Here are the biosecurity steps that poultry farmers and bird keepers should follow: make sure that wild birds can’t access birds’ feed and water; avid transfer of contamination by cleansing and disinfecting equipment, vehicles and footwear; reduce movement of people, vehicles or equipment to and from areas where poultry or captive birds are kept; implement effective vermin control around buildings where poultry or captive birds are kept; and provide wash facilities or dips containing approved disinfectant at the right concentration at key points such as farm entrances and entrances to bird houses.
The avian influenza protection zone that requires all birds to be housed in doors was put in place in December 2016 after a series of bird flu outbreaks was reported in United Kingdom.
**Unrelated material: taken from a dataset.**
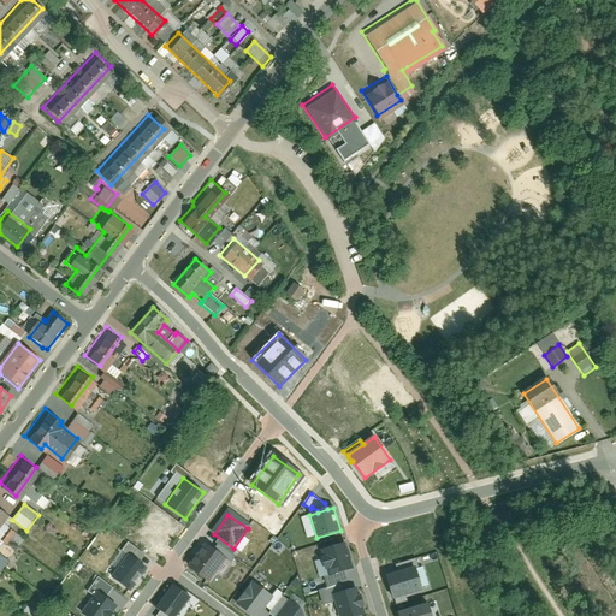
[(203,543),(187,566),(209,584),(215,575),(220,579),(231,563),(203,543)]
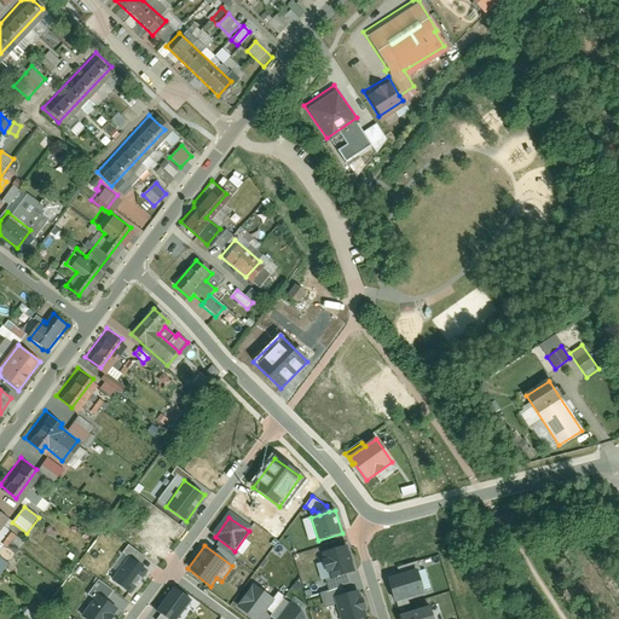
[(353,572),(346,548),(323,554),(330,579),(346,574),(353,572)]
It will remain until the end of April although birds will be allowed outdoors at the start of March to keep their free-range status.
“Keepers should start to think about steps they can take now to provide the best biosecurity that they can to protect birds let out on February 28. This could include keeping your range clear of wild birds, and where possible decontaminating the range. You should also discuss your arrangements with your private vet, who will be best placed to provide specific practical advice on reducing the risk of infection,” said Sheila Voas, chief veterinary officer of Scotland.
British Veterinary Association Scottish branch president, Grace Webster, emphasized the need to maintain the highest standard of biosecurity, adding that poultry farmers and bird keepers should be vigilant to signs of the disease.
“Any suspicion of Avian Influenza should be reported to the Animal Plant and Health Agency immediately,” Webster said.